SFGH 2.24 AM report pearls: intracerebral hemorrhage

AHA/ASA guidelines for management of spontaneous intracerebral hemorrhage (ICH)

  • vomiting, SBP >220, severe headache, coma or decreased level of consciousness, and symptom progression over minutes or hours suggest ICH, none are specific
  • CT is the gold standard for diagnosis
  • spot sign on CT with contrast (presence of contrast within the hematoma) – identifies patients at high risk of ICH expansion and subsequent poor outcome
  • management:
    • patients with coagulopathy or severe thrombocytopenia should receive factor replacement or platelets, respectively
    • those on warfarin should have reversal with IV vitamine K or PCCs (e.g.

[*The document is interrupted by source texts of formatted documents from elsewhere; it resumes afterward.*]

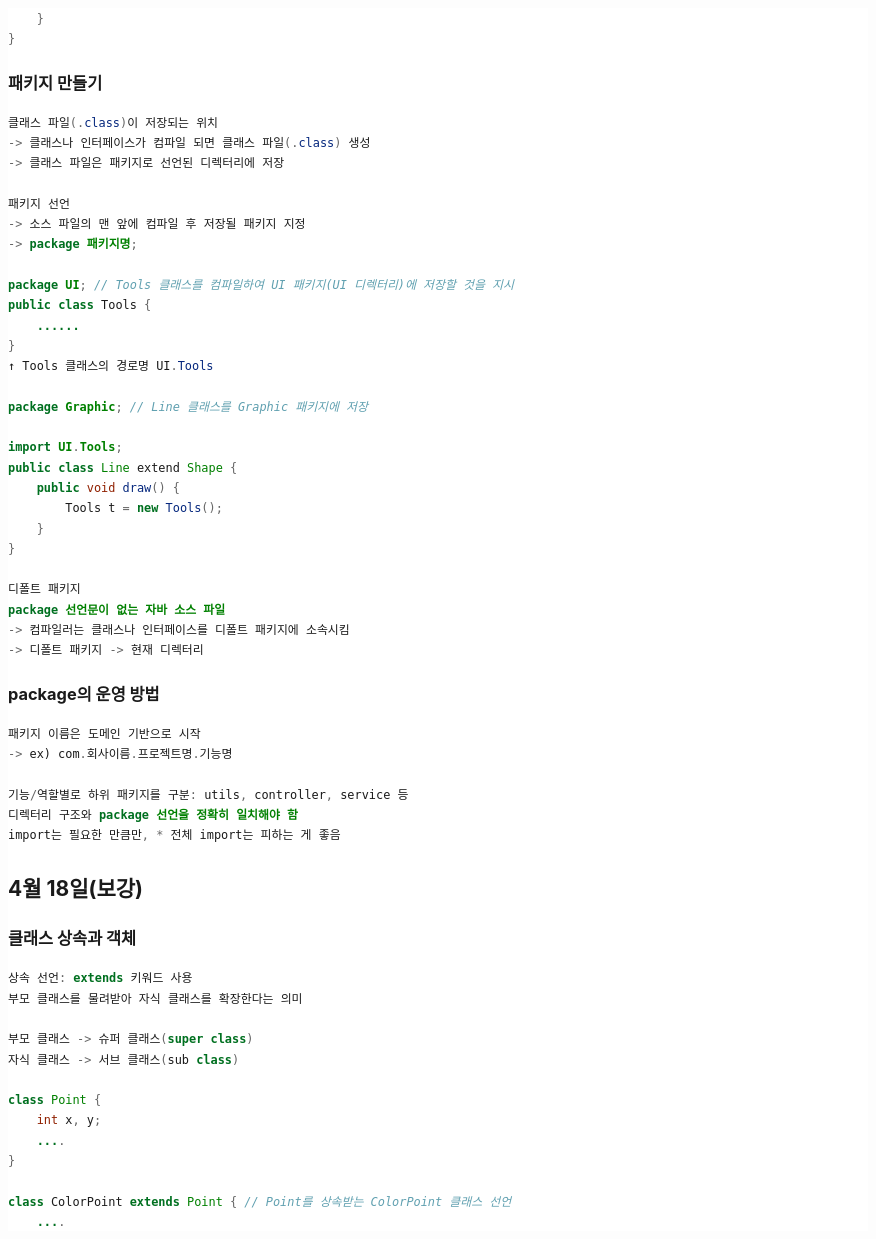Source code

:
 ```java
    }
}
```

### 패키지 만들기
```java
클래스 파일(.class)이 저장되는 위치
-> 클래스나 인터페이스가 컴파일 되면 클래스 파일(.class) 생성
-> 클래스 파일은 패키지로 선언된 디렉터리에 저장

패키지 선언
-> 소스 파일의 맨 앞에 컴파일 후 저장될 패키지 지정
-> package 패키지명;

package UI; // Tools 클래스를 컴파일하여 UI 패키지(UI 디렉터리)에 저장할 것을 지시
public class Tools {
    ......
}
↑ Tools 클래스의 경로명 UI.Tools

package Graphic; // Line 클래스를 Graphic 패키지에 저장

import UI.Tools;
public class Line extend Shape {
    public void draw() {
        Tools t = new Tools();
    }
}

디폴트 패키지
package 선언문이 없는 자바 소스 파일
-> 컴파일러는 클래스나 인터페이스를 디폴트 패키지에 소속시킴
-> 디폴트 패키지 -> 현재 디렉터리
```

### package의 운영 방법
```java
패키지 이름은 도메인 기반으로 시작
-> ex) com.회사이름.프로젝트명.기능명

기능/역할별로 하위 패키지를 구분: utils, controller, service 등
디렉터리 구조와 package 선언을 정확히 일치해야 함
import는 필요한 만큼만, * 전체 import는 피하는 게 좋음
```


## 4월 18일(보강)

### 클래스 상속과 객체
```java
상속 선언: extends 키워드 사용
부모 클래스를 물려받아 자식 클래스를 확장한다는 의미

부모 클래스 -> 슈퍼 클래스(super class)
자식 클래스 -> 서브 클래스(sub class)

class Point {
    int x, y;
    ....
}

class ColorPoint extends Point { // Point를 상속받는 ColorPoint 클래스 선언
    ....
```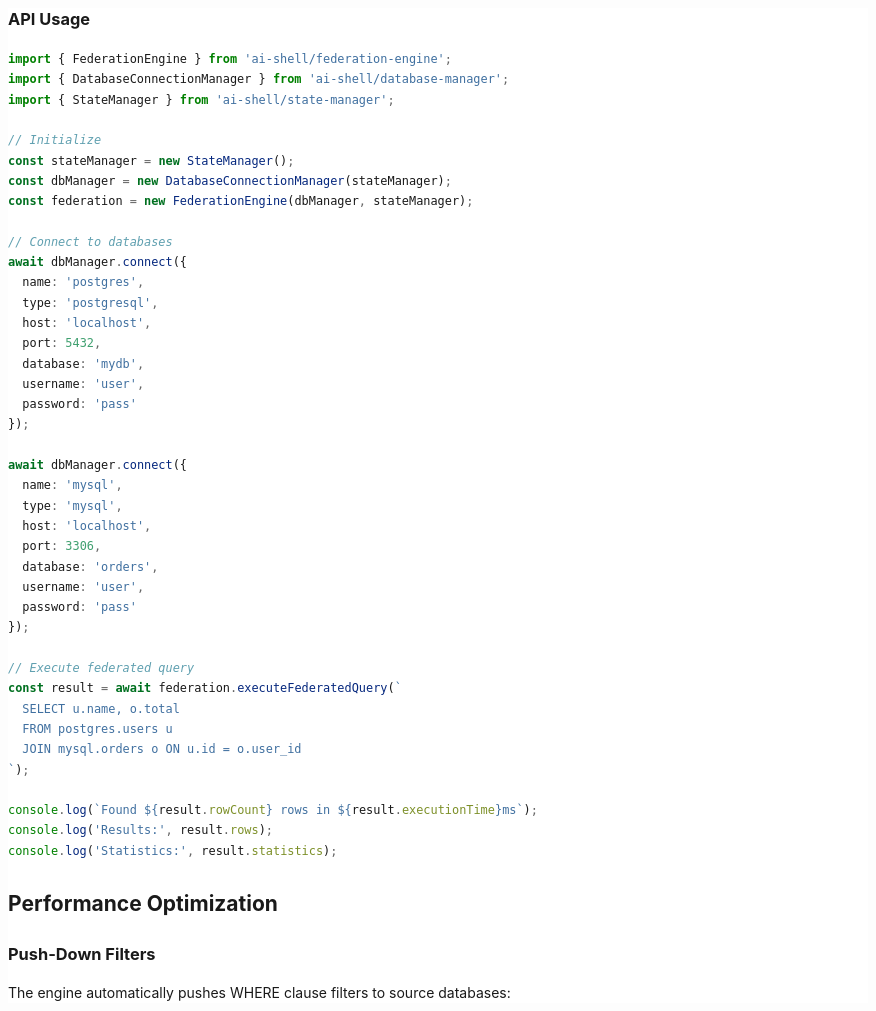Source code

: ### API Usage

```typescript
import { FederationEngine } from 'ai-shell/federation-engine';
import { DatabaseConnectionManager } from 'ai-shell/database-manager';
import { StateManager } from 'ai-shell/state-manager';

// Initialize
const stateManager = new StateManager();
const dbManager = new DatabaseConnectionManager(stateManager);
const federation = new FederationEngine(dbManager, stateManager);

// Connect to databases
await dbManager.connect({
  name: 'postgres',
  type: 'postgresql',
  host: 'localhost',
  port: 5432,
  database: 'mydb',
  username: 'user',
  password: 'pass'
});

await dbManager.connect({
  name: 'mysql',
  type: 'mysql',
  host: 'localhost',
  port: 3306,
  database: 'orders',
  username: 'user',
  password: 'pass'
});

// Execute federated query
const result = await federation.executeFederatedQuery(`
  SELECT u.name, o.total
  FROM postgres.users u
  JOIN mysql.orders o ON u.id = o.user_id
`);

console.log(`Found ${result.rowCount} rows in ${result.executionTime}ms`);
console.log('Results:', result.rows);
console.log('Statistics:', result.statistics);
```

## Performance Optimization

### Push-Down Filters

The engine automatically pushes WHERE clause filters to source databases:
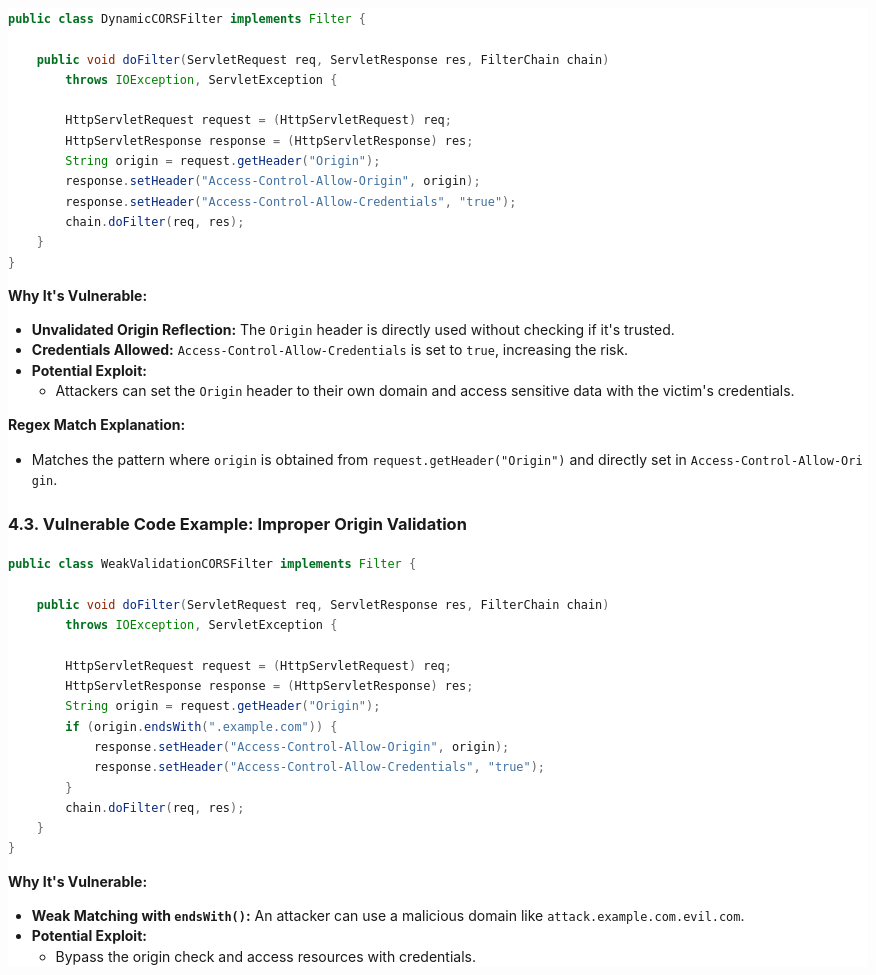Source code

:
 ```java
public class DynamicCORSFilter implements Filter {

    public void doFilter(ServletRequest req, ServletResponse res, FilterChain chain)
        throws IOException, ServletException {

        HttpServletRequest request = (HttpServletRequest) req;
        HttpServletResponse response = (HttpServletResponse) res;
        String origin = request.getHeader("Origin");
        response.setHeader("Access-Control-Allow-Origin", origin);
        response.setHeader("Access-Control-Allow-Credentials", "true");
        chain.doFilter(req, res);
    }
}
```

**Why It's Vulnerable:**

- **Unvalidated Origin Reflection:** The `Origin` header is directly used without checking if it's trusted.
- **Credentials Allowed:** `Access-Control-Allow-Credentials` is set to `true`, increasing the risk.
- **Potential Exploit:**
  - Attackers can set the `Origin` header to their own domain and access sensitive data with the victim's credentials.

**Regex Match Explanation:**

- Matches the pattern where `origin` is obtained from `request.getHeader("Origin")` and directly set in `Access-Control-Allow-Origin`.

### **4.3. Vulnerable Code Example: Improper Origin Validation**

```java
public class WeakValidationCORSFilter implements Filter {

    public void doFilter(ServletRequest req, ServletResponse res, FilterChain chain)
        throws IOException, ServletException {

        HttpServletRequest request = (HttpServletRequest) req;
        HttpServletResponse response = (HttpServletResponse) res;
        String origin = request.getHeader("Origin");
        if (origin.endsWith(".example.com")) {
            response.setHeader("Access-Control-Allow-Origin", origin);
            response.setHeader("Access-Control-Allow-Credentials", "true");
        }
        chain.doFilter(req, res);
    }
}
```

**Why It's Vulnerable:**

- **Weak Matching with `endsWith()`:** An attacker can use a malicious domain like `attack.example.com.evil.com`.
- **Potential Exploit:**
  - Bypass the origin check and access resources with credentials.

Kcentra)
    • for ICH patients with SBP 150-220, acute lowering of SBP to 140 is safe and can be effective for improving functional recovery
    • it is a class IIb recommendation to consider aggressive reduction of BP with pts with SBP >220
    • prophylactic antiseizure medication is not recommended, but patients with clinical seizures should be treated
    • early surgery for hematoma evacuation is not recommended, but surgery is recommended for those with cerebellar hemorrhage with deterioration, ventricular obstruction, neurologic deterioration, brainstem compression or severe disease


  1. C. Hemphill III, S. M. Greenberg, C. Anderson et al., “Guidelines for the management of spontaneous intracerebral hemorrhage: a guideline for healthcare professionals from the American Heart Association/American Stroke Association,” Stroke, vol. 46, no. 7, pp. 2032–2060, 2015.